• [Dataset]:
^^^^
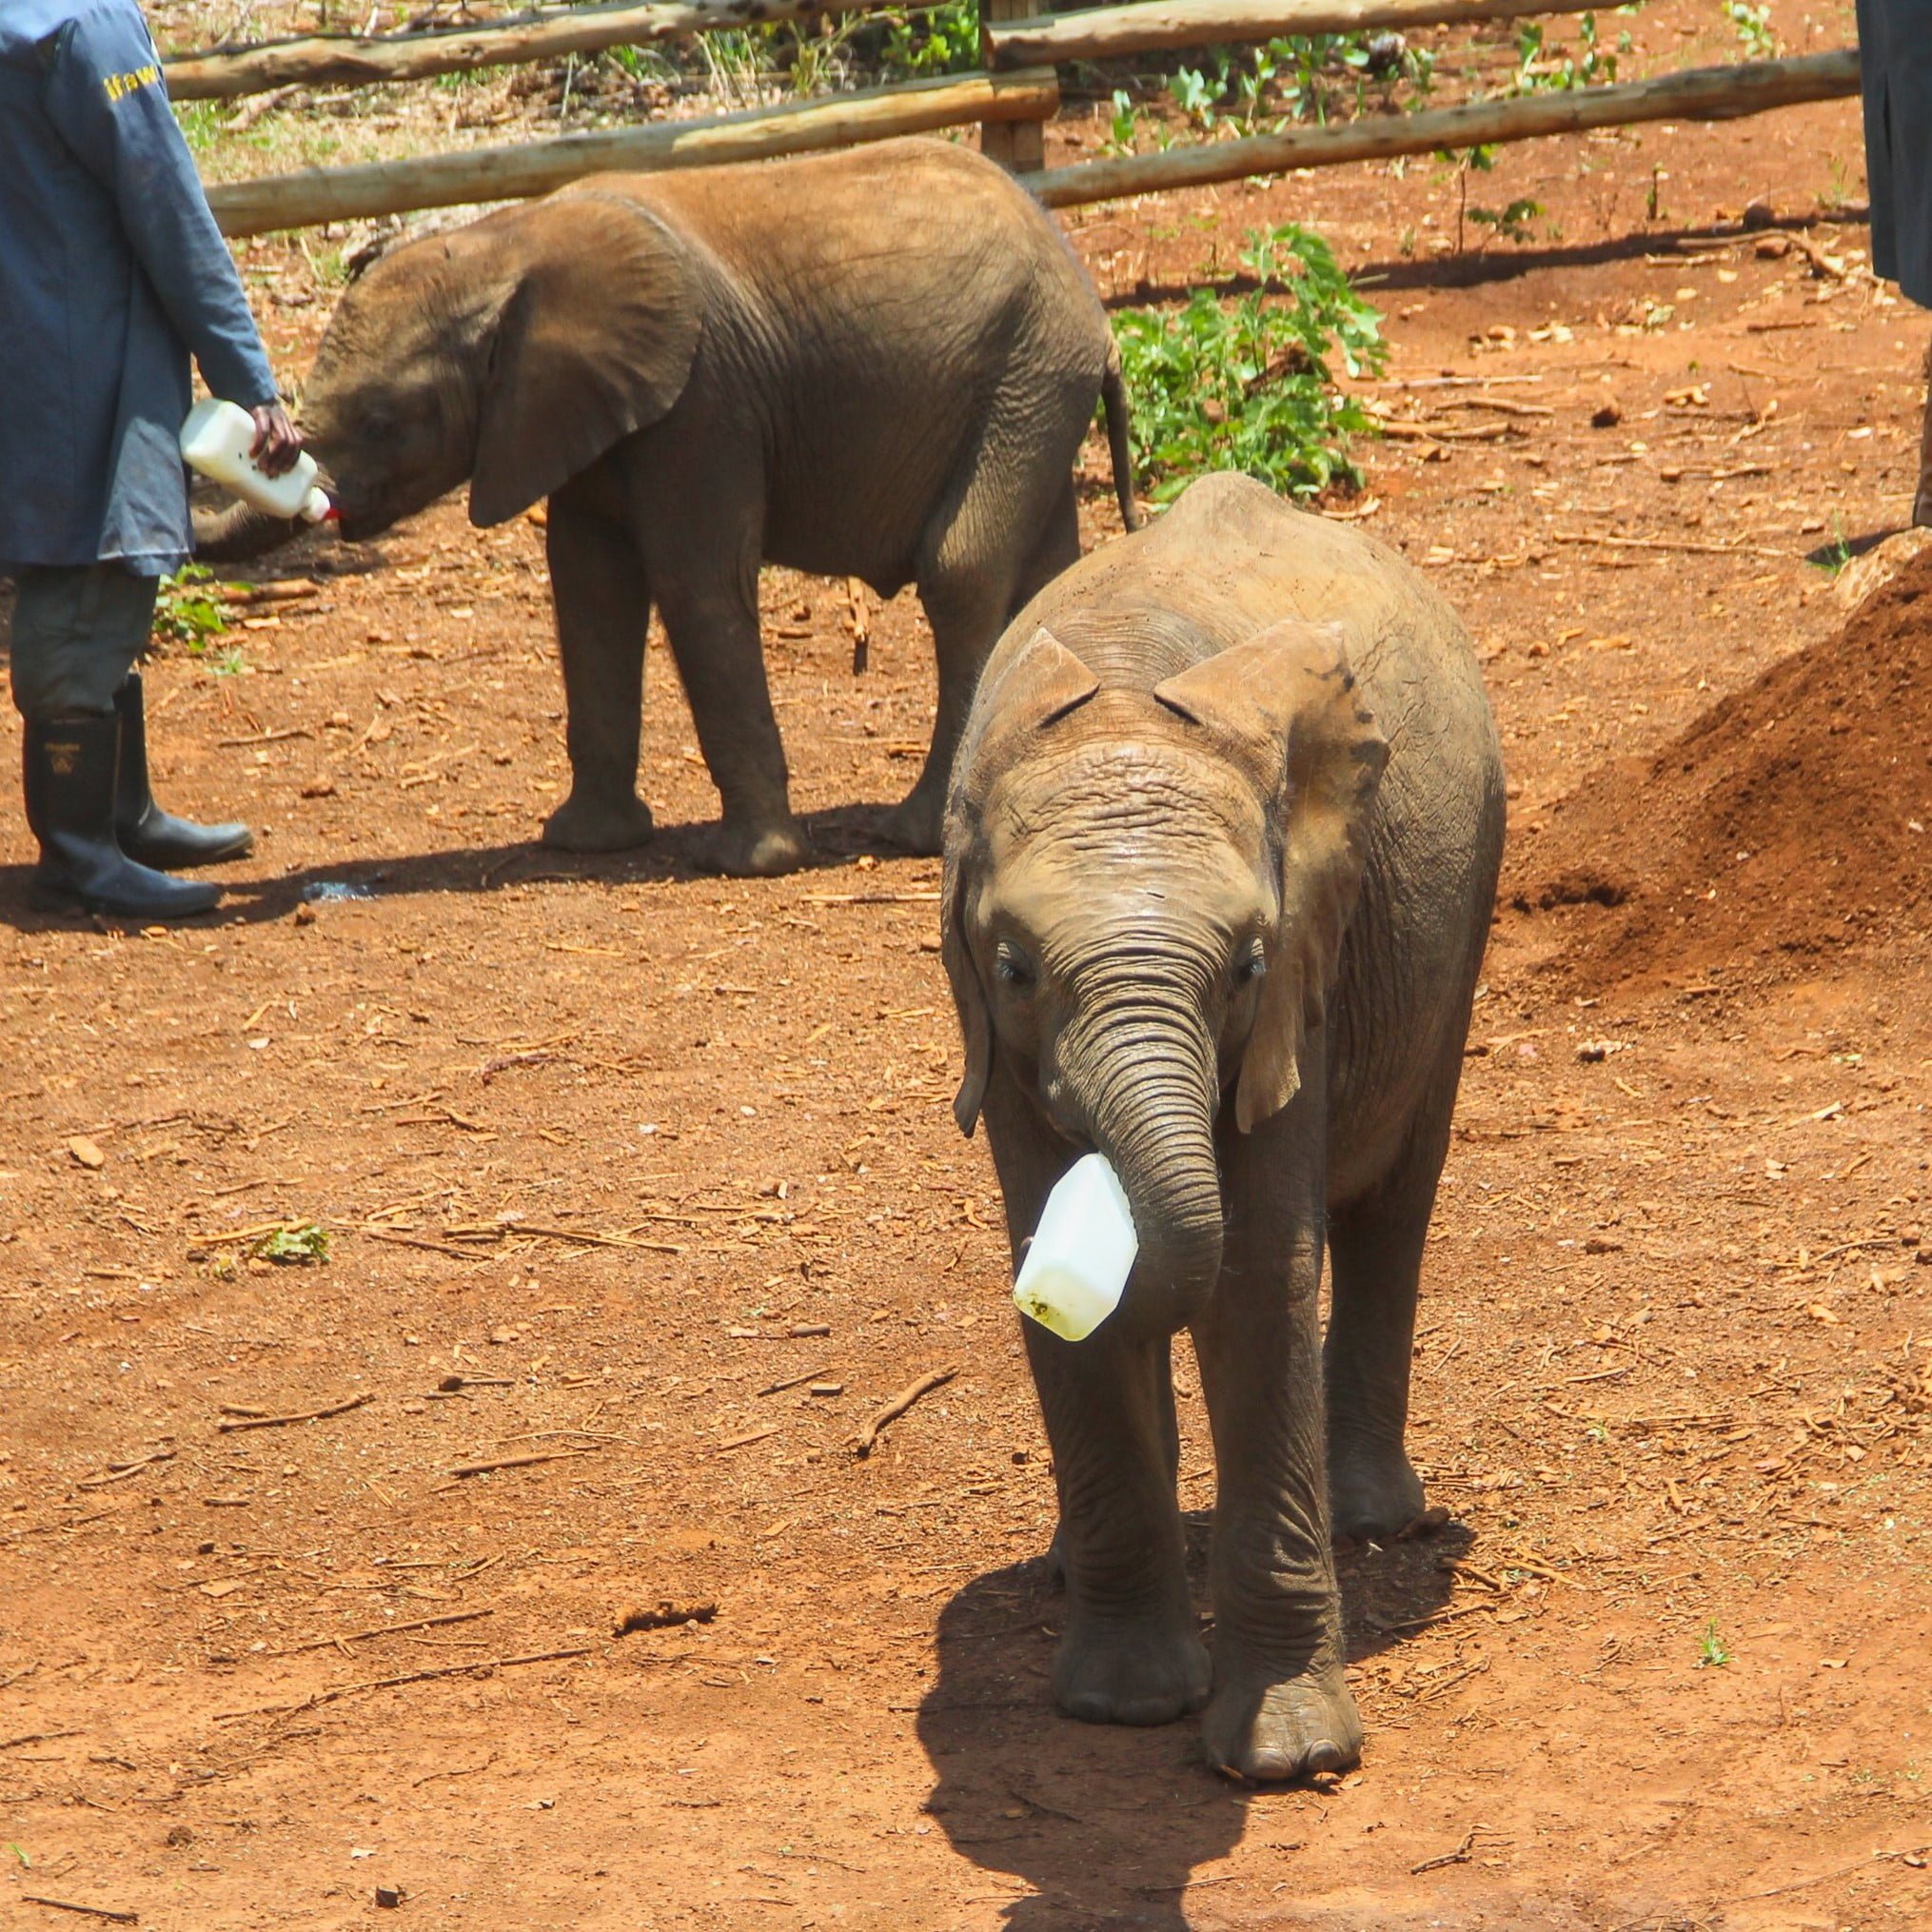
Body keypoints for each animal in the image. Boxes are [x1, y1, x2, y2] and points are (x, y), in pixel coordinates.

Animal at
^^^^
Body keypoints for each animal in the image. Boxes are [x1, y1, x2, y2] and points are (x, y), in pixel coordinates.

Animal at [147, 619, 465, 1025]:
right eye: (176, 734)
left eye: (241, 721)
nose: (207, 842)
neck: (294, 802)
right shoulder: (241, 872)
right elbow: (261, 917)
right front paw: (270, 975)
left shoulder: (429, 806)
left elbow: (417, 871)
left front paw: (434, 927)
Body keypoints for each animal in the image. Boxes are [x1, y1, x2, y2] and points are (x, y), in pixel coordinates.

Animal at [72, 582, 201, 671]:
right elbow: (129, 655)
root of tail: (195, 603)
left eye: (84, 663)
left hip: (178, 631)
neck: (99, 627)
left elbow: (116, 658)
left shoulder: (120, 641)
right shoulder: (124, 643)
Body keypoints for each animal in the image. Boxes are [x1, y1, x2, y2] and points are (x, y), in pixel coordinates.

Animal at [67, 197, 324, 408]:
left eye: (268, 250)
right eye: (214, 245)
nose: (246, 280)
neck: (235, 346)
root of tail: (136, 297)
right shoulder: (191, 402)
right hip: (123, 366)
^^^^
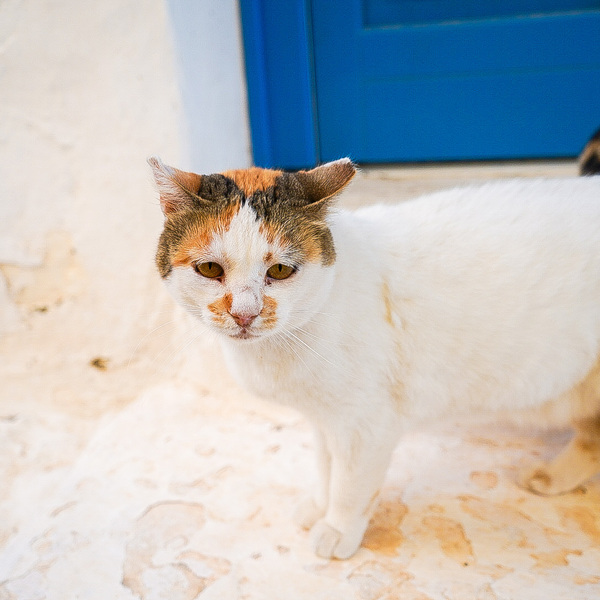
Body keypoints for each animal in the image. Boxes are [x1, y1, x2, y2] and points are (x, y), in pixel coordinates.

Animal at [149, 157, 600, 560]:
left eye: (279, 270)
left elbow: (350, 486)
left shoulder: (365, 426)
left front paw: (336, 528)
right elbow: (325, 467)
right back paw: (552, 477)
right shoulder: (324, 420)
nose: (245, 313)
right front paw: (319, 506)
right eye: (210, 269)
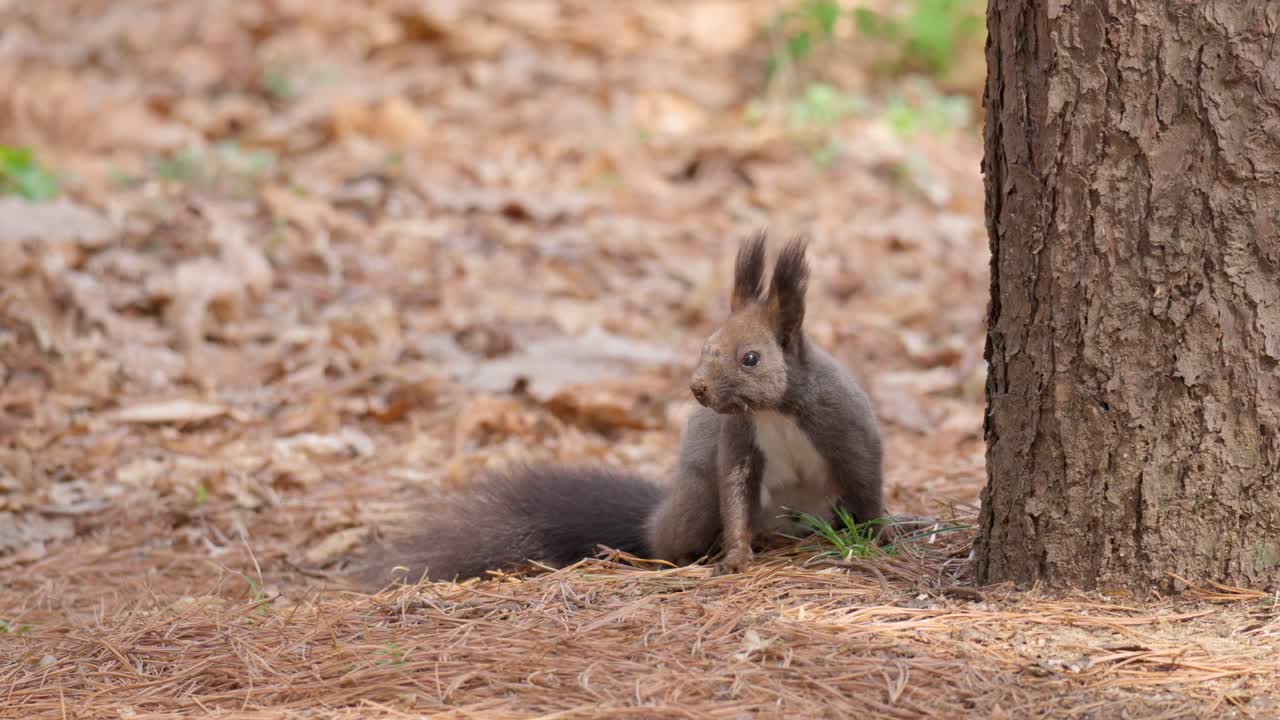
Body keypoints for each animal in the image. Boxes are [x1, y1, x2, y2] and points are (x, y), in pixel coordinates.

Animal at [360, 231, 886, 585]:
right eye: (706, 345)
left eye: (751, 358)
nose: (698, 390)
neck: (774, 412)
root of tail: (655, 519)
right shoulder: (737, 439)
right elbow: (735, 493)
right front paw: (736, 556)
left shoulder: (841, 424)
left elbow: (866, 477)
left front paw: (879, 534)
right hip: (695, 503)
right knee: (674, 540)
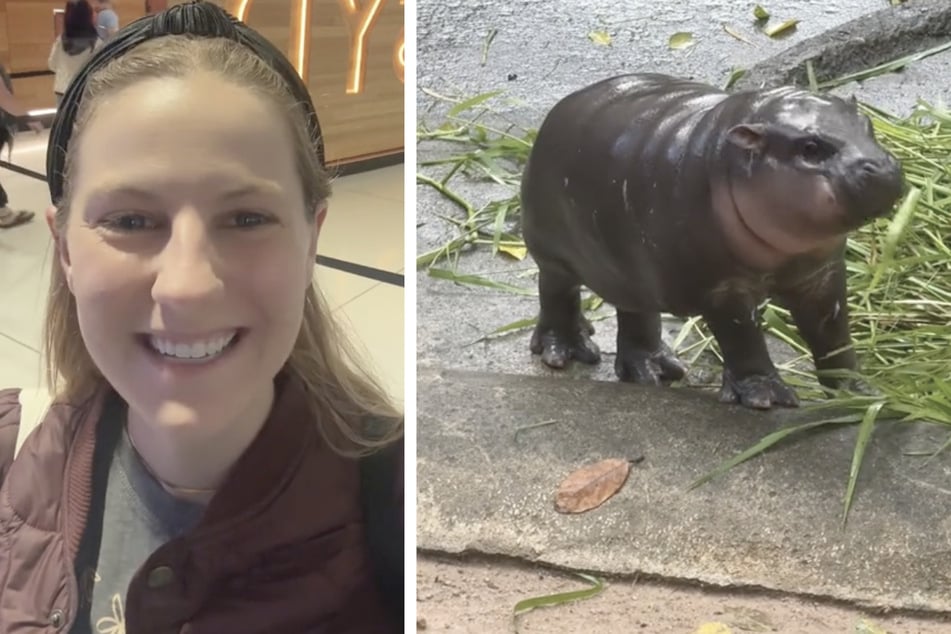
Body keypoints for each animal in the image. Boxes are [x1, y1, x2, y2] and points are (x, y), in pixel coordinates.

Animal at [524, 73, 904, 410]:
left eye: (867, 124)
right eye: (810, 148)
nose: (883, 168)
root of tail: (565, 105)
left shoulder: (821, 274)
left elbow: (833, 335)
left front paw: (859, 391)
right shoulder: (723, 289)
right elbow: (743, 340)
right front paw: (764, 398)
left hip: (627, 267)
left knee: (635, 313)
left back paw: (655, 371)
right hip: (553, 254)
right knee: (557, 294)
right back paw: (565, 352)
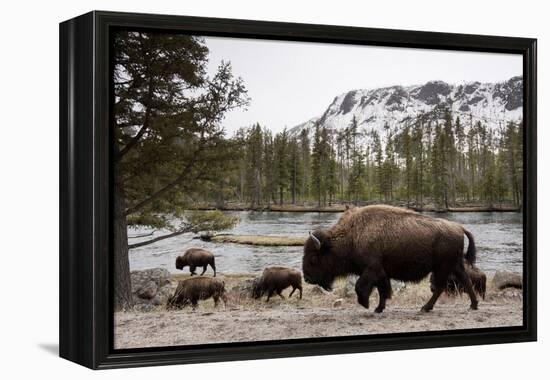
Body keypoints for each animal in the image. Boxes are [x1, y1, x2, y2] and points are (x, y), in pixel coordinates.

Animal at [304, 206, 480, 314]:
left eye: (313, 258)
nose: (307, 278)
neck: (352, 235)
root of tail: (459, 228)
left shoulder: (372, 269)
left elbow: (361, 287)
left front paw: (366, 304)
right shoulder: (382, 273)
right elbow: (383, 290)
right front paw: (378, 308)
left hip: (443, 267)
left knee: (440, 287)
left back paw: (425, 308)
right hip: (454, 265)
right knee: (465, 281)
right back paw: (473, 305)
^^^^
Beginning with the line containing "left shoulder: (120, 641)" and ending with the line containing "right shoulder: (191, 402)", extract those lines exactly from the listing above, and only those.

• [Reply to the task]:
left shoulder: (120, 641)
right shoulder: (124, 643)
Body keypoints for each animal in the image. Boxes are [x1, y1, x2, y2] and points are (x, y), in pixel coordinates.

Animal at [67, 197, 324, 408]:
left eye: (268, 250)
right eye: (214, 245)
nose: (246, 280)
neck: (235, 346)
root of tail: (136, 297)
right shoulder: (191, 402)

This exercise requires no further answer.